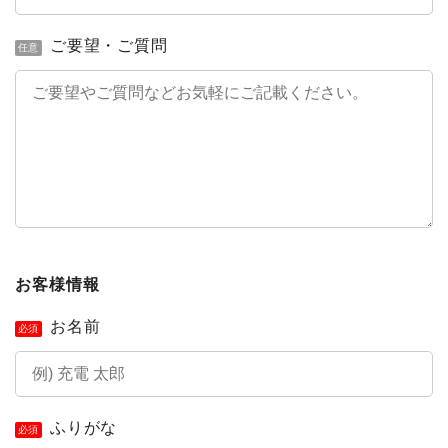
ご要望・ご質問
任意
お客様情報
お名前
必須
簡単30秒・完全無料
営業時間 10時 - 20時
お見積りスタート
0120-099-995
ふりがな
必須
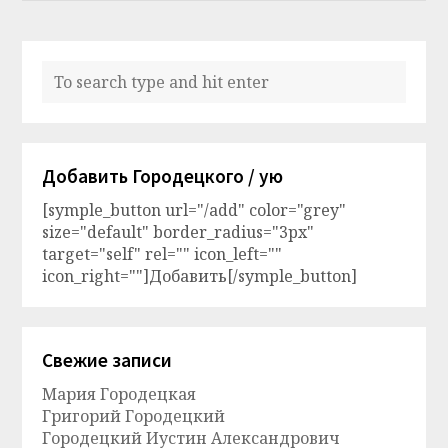
Добавить Городецкого / ую
[symple_button url="/add" color="grey"
size="default" border_radius="3px"
target="self" rel="" icon_left=""
icon_right=""]Добавить[/symple_button]
Свежие записи
Мария Городецкая
Григорий Городецкий
Городецкий Иустин Александрович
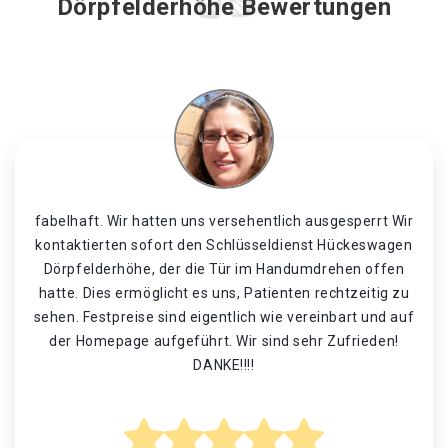
Dörpfelderhöhe Bewertungen
fabelhaft. Wir hatten uns versehentlich ausgesperrt Wir
kontaktierten sofort den Schlüsseldienst Hückeswagen
Dörpfelderhöhe, der die Tür im Handumdrehen offen
hatte. Dies ermöglicht es uns, Patienten rechtzeitig zu
sehen. Festpreise sind eigentlich wie vereinbart und auf
der Homepage aufgeführt. Wir sind sehr Zufrieden!
DANKE!!!!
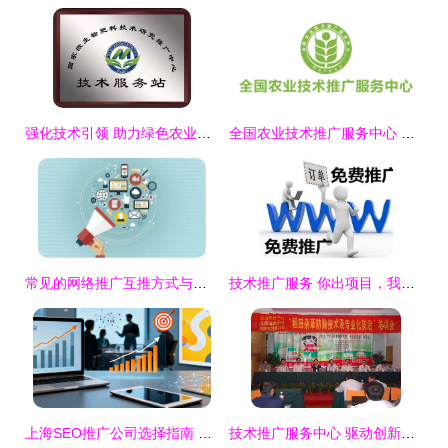
强化技术引领 助力绿色农业——微生物肥料技术推广中心站长会议圆满落幕
全国农业技术推广服务中心 技术推广服务助力现代农业发展
常见的网络推广互推方式与技术推广服务结合分析
技术推广服务 你出项目，我推广，按效果付费
上海SEO推广公司选择指南 如何找到高效可靠的服务商
技术推广服务中心 驱动创新与产业升级的核心引擎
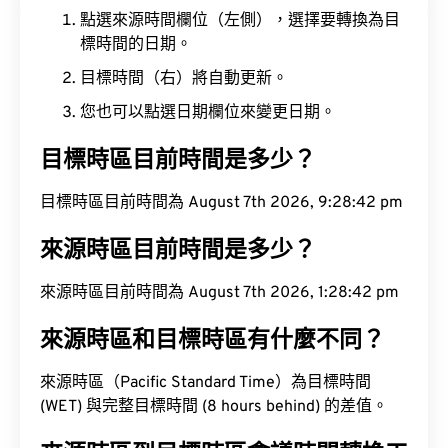
點選來源時間欄位（左側），選擇要轉換為目
標時間的日期。
目標時間（右）將自動更新。
您也可以點選日期欄位來變更日期。
目標時區目前時間是多少？
目標時區目前時間為 August 7th 2026, 9:28:43 pm
來源時區目前時間是多少？
來源時區目前時間為 August 7th 2026, 1:28:43 pm
來源時區和目標時區有什麼不同？
來源時區（Pacific Standard Time）為目標時間
(WET) 與完整目標時間 (8 hours behind) 的差值。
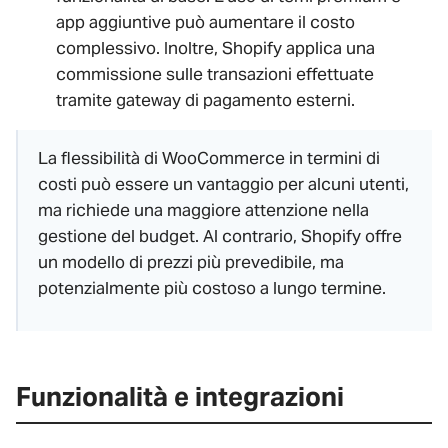
app aggiuntive può aumentare il costo
complessivo. Inoltre, Shopify applica una
commissione sulle transazioni effettuate
tramite gateway di pagamento esterni.
La flessibilità di WooCommerce in termini di
costi può essere un vantaggio per alcuni utenti,
ma richiede una maggiore attenzione nella
gestione del budget. Al contrario, Shopify offre
un modello di prezzi più prevedibile, ma
potenzialmente più costoso a lungo termine.
Funzionalità e integrazioni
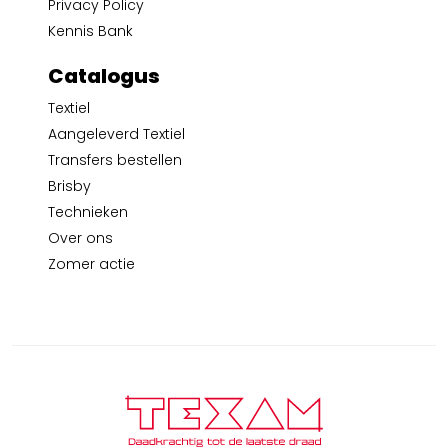
Privacy Policy
Kennis Bank
Catalogus
Textiel
Aangeleverd Textiel
Transfers bestellen
Brisby
Technieken
Over ons
Zomer actie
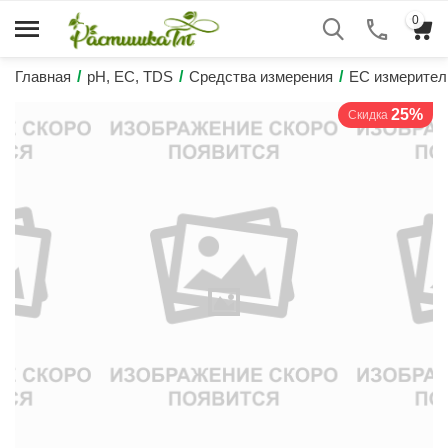
0
Главная
/
pH, EC, TDS
/
Средства измерения
/
EC измерител
25%
Скидка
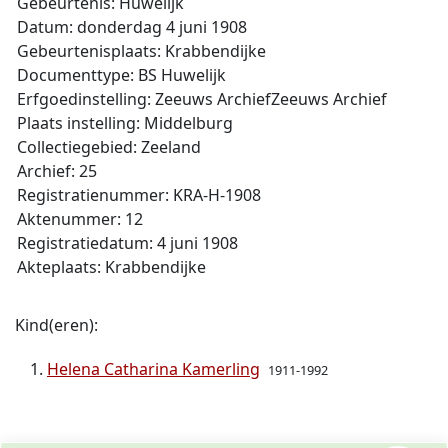
Gebeurtenis: Huwelijk
Datum: donderdag 4 juni 1908
Gebeurtenisplaats: Krabbendijke
Documenttype: BS Huwelijk
Erfgoedinstelling: Zeeuws ArchiefZeeuws Archief
Plaats instelling: Middelburg
Collectiegebied: Zeeland
Archief: 25
Registratienummer: KRA-H-1908
Aktenummer: 12
Registratiedatum: 4 juni 1908
Akteplaats: Krabbendijke
Kind(eren):
Helena Catharina Kamerling
1911-1992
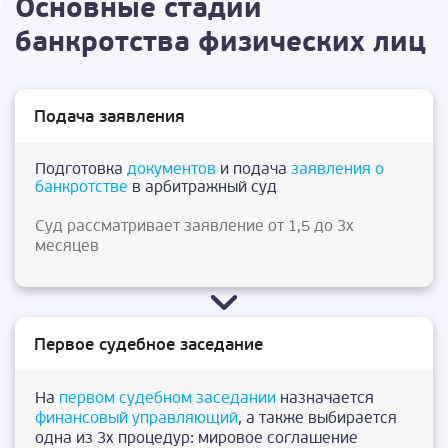
Основные стадии
банкротства физических лиц
Подача заявления
Подготовка
документов
и подача
заявления о
банкротстве
в арбитражный суд
Суд рассматривает заявление от 1,5 до 3х
месяцев
Первое судебное заседание
На
первом судебном заседании
назначается
финансовый управляющий
, а также выбирается
одна из 3х процедур: мировое соглашение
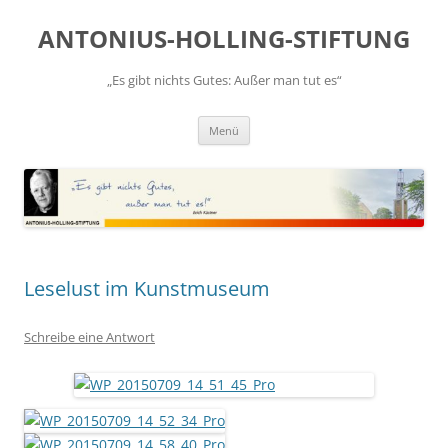
Zum
Inhalt
ANTONIUS-HOLLING-STIFTUNG
springen
„Es gibt nichts Gutes: Außer man tut es“
Menü
Leselust im Kunstmuseum
Schreibe eine Antwort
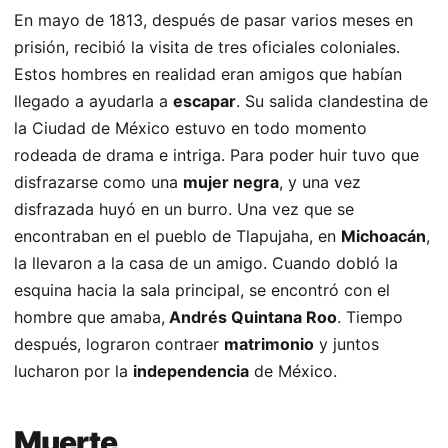
En mayo de 1813, después de pasar varios meses en
prisión, recibió la visita de tres oficiales coloniales.
Estos hombres en realidad eran amigos que habían
llegado a ayudarla a
escapar
. Su salida clandestina de
la Ciudad de México estuvo en todo momento
rodeada de drama e intriga. Para poder huir tuvo que
disfrazarse como una
mujer negra
, y una vez
disfrazada huyó en un burro. Una vez que se
encontraban en el pueblo de Tlapujaha, en
Michoacán
,
la llevaron a la casa de un amigo. Cuando dobló la
esquina hacia la sala principal, se encontró con el
hombre que amaba,
Andrés Quintana Roo
. Tiempo
después, lograron contraer
matrimonio
y juntos
lucharon por la
independencia
de México.
Muerte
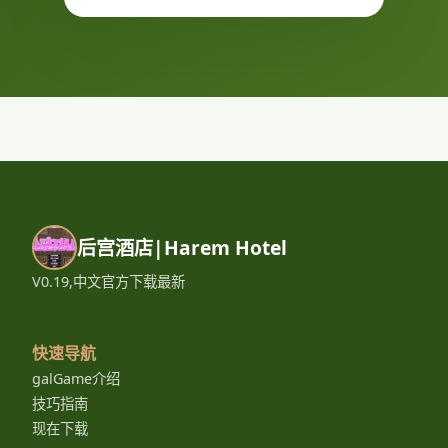
后宫酒店|Harem Hotel
V0.19,中文官方下载最新
快速导航
galGame介绍
技巧指南
现在下载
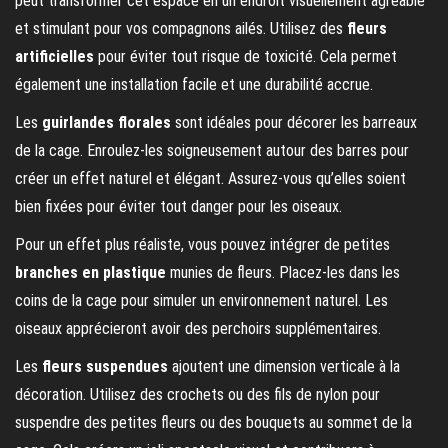
peut transformer cet espace en un endroit visuellement agréable
et stimulant pour vos compagnons ailés. Utilisez des
fleurs
artificielles
pour éviter tout risque de toxicité. Cela permet
également une installation facile et une durabilité accrue.
Les
guirlandes florales
sont idéales pour décorer les barreaux
de la cage. Enroulez-les soigneusement autour des barres pour
créer un effet naturel et élégant. Assurez-vous qu’elles soient
bien fixées pour éviter tout danger pour les oiseaux.
Pour un effet plus réaliste, vous pouvez intégrer de petites
branches en plastique
munies de fleurs. Placez-les dans les
coins de la cage pour simuler un environnement naturel. Les
oiseaux apprécieront avoir des perchoirs supplémentaires.
Les
fleurs suspendues
ajoutent une dimension verticale à la
décoration. Utilisez des crochets ou des fils de nylon pour
suspendre des petites fleurs ou des bouquets au sommet de la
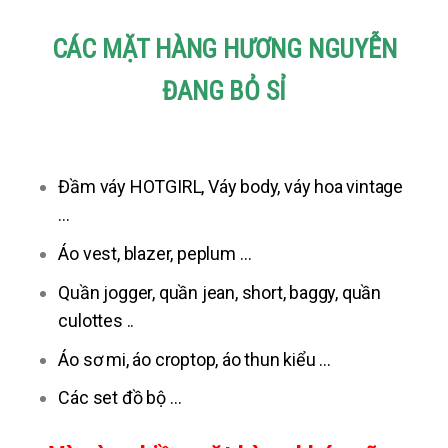
CÁC MẶT HÀNG HƯƠNG NGUYỄN
ĐANG BỎ SỈ
Đầm váy HOTGIRL, Váy body, váy hoa vintage
…
Áo vest, blazer, peplum …
Quần jogger, quần jean, short, baggy, quần
culottes ..
Áo sơ mi, áo croptop, áo thun kiểu …
Các set đồ bộ …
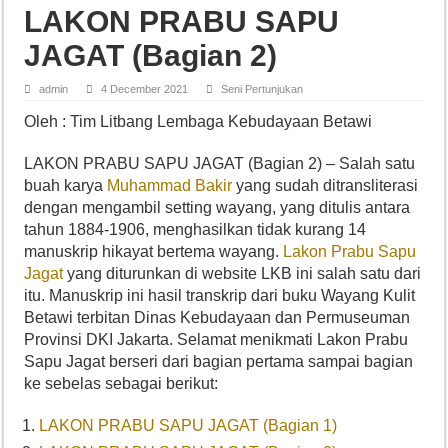
LAKON PRABU SAPU
JAGAT (Bagian 2)
admin
4 December 2021
Seni Pertunjukan
Oleh : Tim Litbang Lembaga Kebudayaan Betawi
LAKON PRABU SAPU JAGAT (Bagian 2) – Salah satu
buah karya
Muhammad Bakir
yang sudah ditransliterasi
dengan mengambil setting wayang, yang ditulis antara
tahun 1884-1906, menghasilkan tidak kurang 14
manuskrip hikayat bertema wayang.
Lakon Prabu Sapu
Jagat
yang diturunkan di website LKB ini salah satu dari
itu. Manuskrip ini hasil transkrip dari buku Wayang Kulit
Betawi terbitan Dinas Kebudayaan dan Permuseuman
Provinsi DKI Jakarta. Selamat menikmati Lakon Prabu
Sapu Jagat berseri dari bagian pertama sampai bagian
ke sebelas sebagai berikut:
LAKON PRABU SAPU JAGAT (Bagian 1)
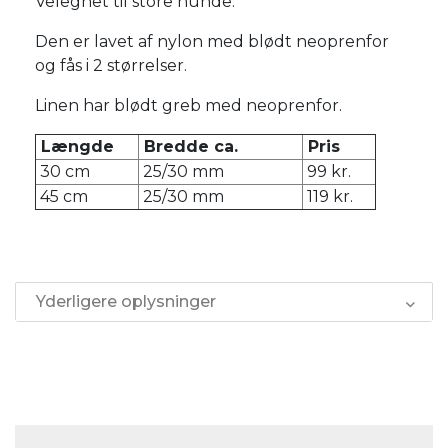
Velegnet til store hunde.
Den er lavet af nylon med blødt neoprenfor
og fås i 2 størrelser.
Linen har blødt greb med neoprenfor.
Længde
Bredde ca.
Pris
30 cm
25/30 mm
99 kr.
45 cm
25/30 mm
119 kr.
Yderligere oplysninger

────

Task: Return precisely the lines of the records, starting with the line that holds "og fås i 2 størrelser." and ending with the last one.

Task answer:
og fås i 2 størrelser.
Linen har blødt greb med neoprenfor.
Længde
Bredde ca.
Pris
30 cm
25/30 mm
99 kr.
45 cm
25/30 mm
119 kr.
Yderligere oplysninger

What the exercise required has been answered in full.